On the eve of a new academic year, today I offer you a list of some of the things I’ve observed as I explore the use of this powerful pedagogy in my own work as a contemplative educator.

    1. The experience of learning is as important as the content to be learned.
    2. The experience of learning is the content.
    3. Paying attention to the experience of learning results in a clearer understanding of the content.
    4. Paying attention to the experience of learning results in a deeper connection to the content.
    5. In an age of information overload, the less information in the classroom the better.
    6. Improvisation, spontaneity, surprise: a class that creates conditions for these is an alive classroom.
    7. The cultivation of an inquiring mind: a contemplative classroom is one in which a student is given many opportunities to awaken, cultivate, and engage the inquiring mind.
    8. Students benefit from being offered a variety of approaches and multiple opportunities to experience their own inquiring minds.
    9. A lecture that foregrounds the lecturer’s own inquiring mind in action is one way to demonstrate for students how reasoned, imaginative, and intuitive inquiry works.
    10. When a student’s inquiring mind is activated, he or she might experience a kind of liberation.
    11. In a unidirectional class—professor > content > student > content > professor—it’s every student for herself. In an omnidirectional classroom—a contemplative classroom—everyone is in it together. Teaching and learning come from any and every direction.
    12. A contemplative classroom cultivates a community of learners.

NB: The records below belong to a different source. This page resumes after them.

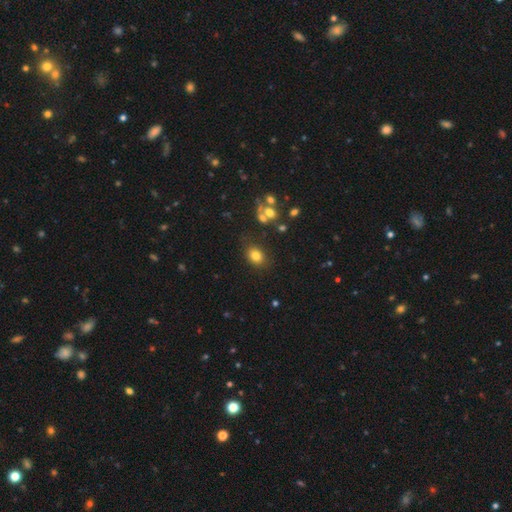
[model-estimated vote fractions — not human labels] smooth-or-featured: smooth: 78% | star or artifact: 13% | featured or disk: 9%
  how-rounded: in between: 53% | round: 46% | cigar-shaped: 1%
  merging: none: 79% | minor disturbance: 12% | merger: 5% | major disturbance: 4%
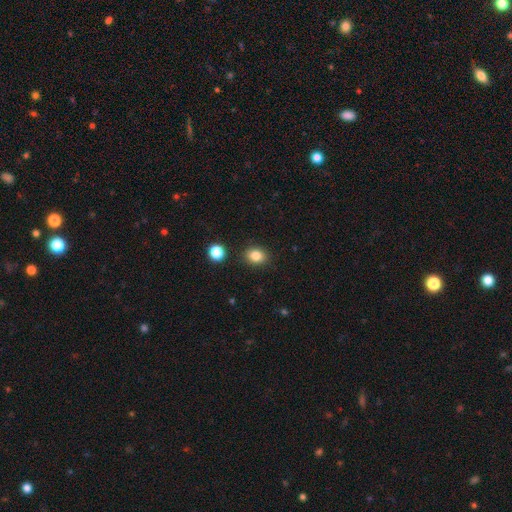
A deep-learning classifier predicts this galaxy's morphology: smooth_or_featured: smooth (p=0.84) [alt: star or artifact p=0.11]
how_rounded: round (p=0.51) [alt: in between p=0.48]
merging: none (p=0.86) [alt: minor disturbance p=0.09]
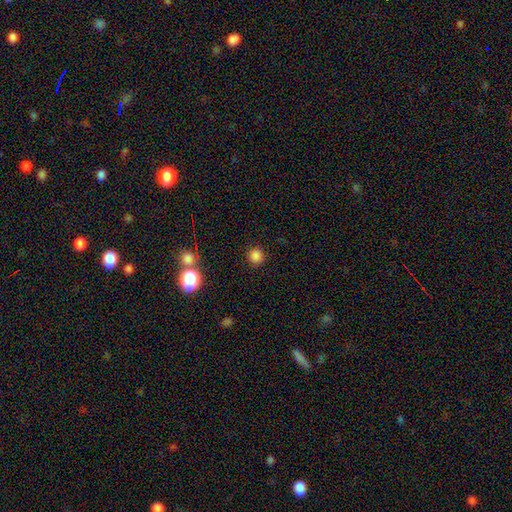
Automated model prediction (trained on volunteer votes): The model was most divided on "smooth or featured": smooth: 82%, star or artifact: 14%, featured or disk: 4%. More confident: how rounded — round (94%); merging — none (89%).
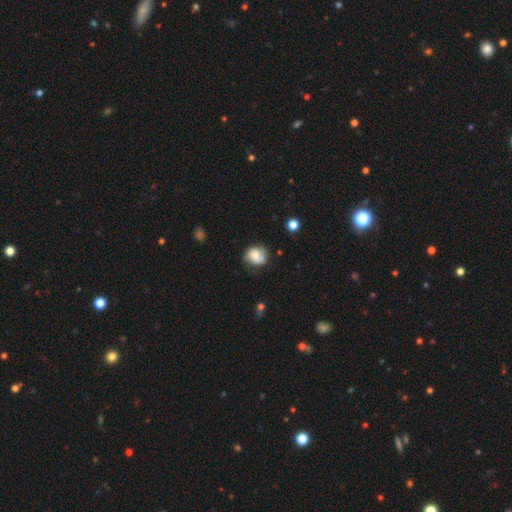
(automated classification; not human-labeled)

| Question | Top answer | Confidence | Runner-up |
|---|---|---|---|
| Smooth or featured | smooth | 60% | featured or disk (31%) |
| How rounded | round | 73% | in between (27%) |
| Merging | none | 66% | minor disturbance (24%) |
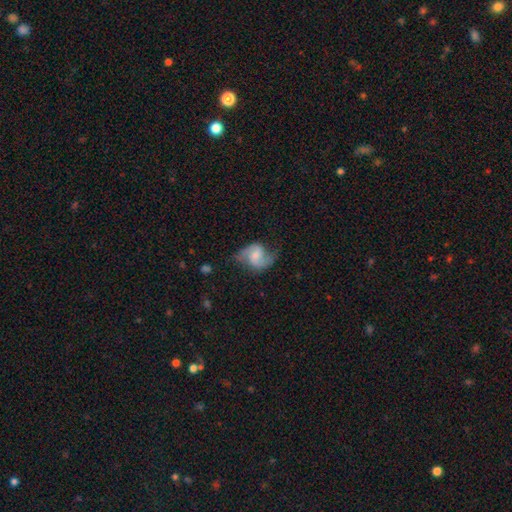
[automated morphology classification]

    13. Confusion, frustration, yearning, certainty, doubt, illumination, revelation, love and delight, determination, discipline, discovery, defeat: this is the curriculum. A contemplative classroom creates an environment in which students can admit to experiencing any one of these feelings in the process of learning. When one student admits to experiencing frustration or self-doubt, other students in the room who have experienced the same feel validated. They may also feel less isolated, more connected to other members of the class.
    14. Contemplative classrooms are based on cooperation at least as much as if not more than competition. When a student in a contemplative classroom shares her experience of discovery or of finally understanding something, other students may be encouraged to trust the process that will eventually lead them to understanding and insight.
    15. Explaining difficult material in a variety of ways until a student gets it is not enough. That merely perpetuates the sense that the student is helpless until the professor rescues him. To make it possible for a student to understand difficult or complex material, a contemplative classroom uses relevant, creative exercises designed to give a student an experience of concepts, theories, structures, forms. A contemplative classroom links experience to thought, thought to experience.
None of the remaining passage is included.